## CONSIGNE
Recopiez toutes les lignes du listing ci-dessous sous la forme d'une liste numérotée, en omettant les lignes vides.

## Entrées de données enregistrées
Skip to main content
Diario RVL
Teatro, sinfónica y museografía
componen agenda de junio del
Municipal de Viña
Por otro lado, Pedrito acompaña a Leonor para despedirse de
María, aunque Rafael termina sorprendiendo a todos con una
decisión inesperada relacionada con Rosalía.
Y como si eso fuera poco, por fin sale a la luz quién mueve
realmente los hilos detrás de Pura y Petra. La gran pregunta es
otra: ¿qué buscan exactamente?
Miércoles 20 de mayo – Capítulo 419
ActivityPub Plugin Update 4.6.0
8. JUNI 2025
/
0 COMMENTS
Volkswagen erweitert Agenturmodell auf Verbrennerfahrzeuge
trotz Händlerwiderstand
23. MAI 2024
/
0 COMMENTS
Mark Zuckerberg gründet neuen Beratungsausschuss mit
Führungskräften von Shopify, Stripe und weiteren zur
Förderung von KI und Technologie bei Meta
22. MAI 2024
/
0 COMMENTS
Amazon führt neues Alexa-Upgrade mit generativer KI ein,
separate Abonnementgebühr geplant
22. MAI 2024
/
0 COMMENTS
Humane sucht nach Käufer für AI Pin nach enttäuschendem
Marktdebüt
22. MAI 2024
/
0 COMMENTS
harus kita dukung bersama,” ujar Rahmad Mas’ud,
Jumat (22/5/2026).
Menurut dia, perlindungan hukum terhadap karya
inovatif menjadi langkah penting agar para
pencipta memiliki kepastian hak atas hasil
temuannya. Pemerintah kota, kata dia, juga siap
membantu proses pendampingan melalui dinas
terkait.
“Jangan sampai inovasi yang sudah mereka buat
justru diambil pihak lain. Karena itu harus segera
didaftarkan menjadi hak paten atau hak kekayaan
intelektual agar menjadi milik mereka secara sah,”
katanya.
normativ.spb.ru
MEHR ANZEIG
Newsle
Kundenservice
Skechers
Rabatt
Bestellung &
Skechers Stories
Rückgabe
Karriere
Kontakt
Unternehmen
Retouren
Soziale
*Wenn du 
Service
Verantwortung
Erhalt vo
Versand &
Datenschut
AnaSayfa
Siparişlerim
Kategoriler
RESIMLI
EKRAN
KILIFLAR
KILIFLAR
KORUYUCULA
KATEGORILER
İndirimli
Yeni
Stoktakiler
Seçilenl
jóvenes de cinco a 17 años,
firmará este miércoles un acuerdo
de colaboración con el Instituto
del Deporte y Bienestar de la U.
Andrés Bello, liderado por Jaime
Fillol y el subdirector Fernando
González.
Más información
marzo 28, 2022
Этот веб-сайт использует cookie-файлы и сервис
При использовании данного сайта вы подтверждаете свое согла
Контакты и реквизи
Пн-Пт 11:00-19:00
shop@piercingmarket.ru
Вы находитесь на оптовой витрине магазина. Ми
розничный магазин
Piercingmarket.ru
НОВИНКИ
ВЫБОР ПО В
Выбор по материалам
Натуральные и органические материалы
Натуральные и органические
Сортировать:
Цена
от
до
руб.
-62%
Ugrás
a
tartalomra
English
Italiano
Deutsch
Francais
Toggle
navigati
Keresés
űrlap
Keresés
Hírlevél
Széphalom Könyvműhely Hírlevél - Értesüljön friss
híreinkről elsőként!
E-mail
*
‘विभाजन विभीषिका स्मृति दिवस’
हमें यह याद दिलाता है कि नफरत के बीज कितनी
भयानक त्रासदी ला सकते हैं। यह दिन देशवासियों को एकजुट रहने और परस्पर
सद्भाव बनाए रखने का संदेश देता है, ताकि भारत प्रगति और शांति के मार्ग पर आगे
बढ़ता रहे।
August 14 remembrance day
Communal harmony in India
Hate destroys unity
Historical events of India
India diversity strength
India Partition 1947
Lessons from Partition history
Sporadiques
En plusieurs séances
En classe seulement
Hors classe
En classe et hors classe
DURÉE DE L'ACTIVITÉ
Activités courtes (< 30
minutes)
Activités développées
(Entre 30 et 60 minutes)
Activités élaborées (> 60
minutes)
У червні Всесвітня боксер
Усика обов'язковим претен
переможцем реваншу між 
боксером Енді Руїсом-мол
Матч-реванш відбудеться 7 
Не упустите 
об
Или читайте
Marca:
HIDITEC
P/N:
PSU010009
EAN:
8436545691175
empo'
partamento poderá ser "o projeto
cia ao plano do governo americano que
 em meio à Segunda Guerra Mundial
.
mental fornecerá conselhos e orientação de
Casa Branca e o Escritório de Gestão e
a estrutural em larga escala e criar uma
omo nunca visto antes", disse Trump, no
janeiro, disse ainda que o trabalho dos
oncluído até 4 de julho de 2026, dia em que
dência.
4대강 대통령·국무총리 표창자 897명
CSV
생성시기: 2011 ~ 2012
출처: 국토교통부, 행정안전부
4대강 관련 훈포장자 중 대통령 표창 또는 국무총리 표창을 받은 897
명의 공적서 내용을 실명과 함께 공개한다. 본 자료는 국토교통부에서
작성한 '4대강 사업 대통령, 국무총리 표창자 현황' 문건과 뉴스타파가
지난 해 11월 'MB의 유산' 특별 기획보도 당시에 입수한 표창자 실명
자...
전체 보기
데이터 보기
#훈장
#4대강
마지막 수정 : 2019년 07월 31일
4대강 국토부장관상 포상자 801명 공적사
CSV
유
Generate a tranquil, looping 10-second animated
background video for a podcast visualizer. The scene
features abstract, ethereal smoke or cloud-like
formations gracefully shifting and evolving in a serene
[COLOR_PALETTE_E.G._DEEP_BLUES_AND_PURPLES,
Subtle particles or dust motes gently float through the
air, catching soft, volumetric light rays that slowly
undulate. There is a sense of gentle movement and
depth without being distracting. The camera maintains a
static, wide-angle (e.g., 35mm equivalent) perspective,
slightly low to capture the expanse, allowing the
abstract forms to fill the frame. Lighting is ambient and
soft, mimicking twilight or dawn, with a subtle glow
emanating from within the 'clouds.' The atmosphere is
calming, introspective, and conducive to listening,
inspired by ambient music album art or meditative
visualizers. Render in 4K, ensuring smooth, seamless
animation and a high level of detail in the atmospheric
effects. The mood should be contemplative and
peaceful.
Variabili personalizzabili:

## CORRIGÉ
1. Skip to main content
2. Diario RVL
3. Teatro, sinfónica y museografía
4. componen agenda de junio del
5. Municipal de Viña
6. Por otro lado, Pedrito acompaña a Leonor para despedirse de
7. María, aunque Rafael termina sorprendiendo a todos con una
8. decisión inesperada relacionada con Rosalía.
9. Y como si eso fuera poco, por fin sale a la luz quién mueve
10. realmente los hilos detrás de Pura y Petra. La gran pregunta es
11. otra: ¿qué buscan exactamente?
12. Miércoles 20 de mayo – Capítulo 419
13. ActivityPub Plugin Update 4.6.0
14. 8. JUNI 2025
15. /
16. 0 COMMENTS
17. Volkswagen erweitert Agenturmodell auf Verbrennerfahrzeuge
18. trotz Händlerwiderstand
19. 23. MAI 2024
20. /
21. 0 COMMENTS
22. Mark Zuckerberg gründet neuen Beratungsausschuss mit
23. Führungskräften von Shopify, Stripe und weiteren zur
24. Förderung von KI und Technologie bei Meta
25. 22. MAI 2024
26. /
27. 0 COMMENTS
28. Amazon führt neues Alexa-Upgrade mit generativer KI ein,
29. separate Abonnementgebühr geplant
30. 22. MAI 2024
31. /
32. 0 COMMENTS
33. Humane sucht nach Käufer für AI Pin nach enttäuschendem
34. Marktdebüt
35. 22. MAI 2024
36. /
37. 0 COMMENTS
38. harus kita dukung bersama,” ujar Rahmad Mas’ud,
39. Jumat (22/5/2026).
40. Menurut dia, perlindungan hukum terhadap karya
41. inovatif menjadi langkah penting agar para
42. pencipta memiliki kepastian hak atas hasil
43. temuannya. Pemerintah kota, kata dia, juga siap
44. membantu proses pendampingan melalui dinas
45. terkait.
46. “Jangan sampai inovasi yang sudah mereka buat
47. justru diambil pihak lain. Karena itu harus segera
48. didaftarkan menjadi hak paten atau hak kekayaan
49. intelektual agar menjadi milik mereka secara sah,”
50. katanya.
51. normativ.spb.ru
52. MEHR ANZEIG
53. Newsle
54. Kundenservice
55. Skechers
56. Rabatt
57. Bestellung &
58. Skechers Stories
59. Rückgabe
60. Karriere
61. Kontakt
62. Unternehmen
63. Retouren
64. Soziale
65. *Wenn du 
66. Service
67. Verantwortung
68. Erhalt vo
69. Versand &
70. Datenschut
71. AnaSayfa
72. Siparişlerim
73. Kategoriler
74. RESIMLI
75. EKRAN
76. KILIFLAR
77. KILIFLAR
78. KORUYUCULA
79. KATEGORILER
80. İndirimli
81. Yeni
82. Stoktakiler
83. Seçilenl
84. jóvenes de cinco a 17 años,
85. firmará este miércoles un acuerdo
86. de colaboración con el Instituto
87. del Deporte y Bienestar de la U.
88. Andrés Bello, liderado por Jaime
89. Fillol y el subdirector Fernando
90. González.
91. Más información
92. marzo 28, 2022
93. Этот веб-сайт использует cookie-файлы и сервис
94. При использовании данного сайта вы подтверждаете свое согла
95. Контакты и реквизи
96. Пн-Пт 11:00-19:00
97. shop@piercingmarket.ru
98. Вы находитесь на оптовой витрине магазина. Ми
99. розничный магазин
100. Piercingmarket.ru
101. НОВИНКИ
102. ВЫБОР ПО В
103. Выбор по материалам
104. Натуральные и органические материалы
105. Натуральные и органические
106. Сортировать:
107. Цена
108. от
109. до
110. руб.
111. -62%
112. Ugrás
113. a
114. tartalomra
115. English
116. Italiano
117. Deutsch
118. Francais
119. Toggle
120. navigati
121. Keresés
122. űrlap
123. Keresés
124. Hírlevél
125. Széphalom Könyvműhely Hírlevél - Értesüljön friss
126. híreinkről elsőként!
127. E-mail
128. *
129. ‘विभाजन विभीषिका स्मृति दिवस’
130. हमें यह याद दिलाता है कि नफरत के बीज कितनी
131. भयानक त्रासदी ला सकते हैं। यह दिन देशवासियों को एकजुट रहने और परस्पर
132. सद्भाव बनाए रखने का संदेश देता है, ताकि भारत प्रगति और शांति के मार्ग पर आगे
133. बढ़ता रहे।
134. August 14 remembrance day
135. Communal harmony in India
136. Hate destroys unity
137. Historical events of India
138. India diversity strength
139. India Partition 1947
140. Lessons from Partition history
141. Sporadiques
142. En plusieurs séances
143. En classe seulement
144. Hors classe
145. En classe et hors classe
146. DURÉE DE L'ACTIVITÉ
147. Activités courtes (< 30
148. minutes)
149. Activités développées
150. (Entre 30 et 60 minutes)
151. Activités élaborées (> 60
152. minutes)
153. У червні Всесвітня боксер
154. Усика обов'язковим претен
155. переможцем реваншу між 
156. боксером Енді Руїсом-мол
157. Матч-реванш відбудеться 7 
158. Не упустите 
159. об
160. Или читайте
161. Marca:
162. HIDITEC
163. P/N:
164. PSU010009
165. EAN:
166. 8436545691175
167. empo'
168. partamento poderá ser "o projeto
169. cia ao plano do governo americano que
170.  em meio à Segunda Guerra Mundial
171. .
172. mental fornecerá conselhos e orientação de
173. Casa Branca e o Escritório de Gestão e
174. a estrutural em larga escala e criar uma
175. omo nunca visto antes", disse Trump, no
176. janeiro, disse ainda que o trabalho dos
177. oncluído até 4 de julho de 2026, dia em que
178. dência.
179. 4대강 대통령·국무총리 표창자 897명
180. CSV
181. 생성시기: 2011 ~ 2012
182. 출처: 국토교통부, 행정안전부
183. 4대강 관련 훈포장자 중 대통령 표창 또는 국무총리 표창을 받은 897
184. 명의 공적서 내용을 실명과 함께 공개한다. 본 자료는 국토교통부에서
185. 작성한 '4대강 사업 대통령, 국무총리 표창자 현황' 문건과 뉴스타파가
186. 지난 해 11월 'MB의 유산' 특별 기획보도 당시에 입수한 표창자 실명
187. 자...
188. 전체 보기
189. 데이터 보기
190. #훈장
191. #4대강
192. 마지막 수정 : 2019년 07월 31일
193. 4대강 국토부장관상 포상자 801명 공적사
194. CSV
195. 유
196. Generate a tranquil, looping 10-second animated
197. background video for a podcast visualizer. The scene
198. features abstract, ethereal smoke or cloud-like
199. formations gracefully shifting and evolving in a serene
200. [COLOR_PALETTE_E.G._DEEP_BLUES_AND_PURPLES,
201. Subtle particles or dust motes gently float through the
202. air, catching soft, volumetric light rays that slowly
203. undulate. There is a sense of gentle movement and
204. depth without being distracting. The camera maintains a
205. static, wide-angle (e.g., 35mm equivalent) perspective,
206. slightly low to capture the expanse, allowing the
207. abstract forms to fill the frame. Lighting is ambient and
208. soft, mimicking twilight or dawn, with a subtle glow
209. emanating from within the 'clouds.' The atmosphere is
210. calming, introspective, and conducive to listening,
211. inspired by ambient music album art or meditative
212. visualizers. Render in 4K, ensuring smooth, seamless
213. animation and a high level of detail in the atmospheric
214. effects. The mood should be contemplative and
215. peaceful.
216. Variabili personalizzabili:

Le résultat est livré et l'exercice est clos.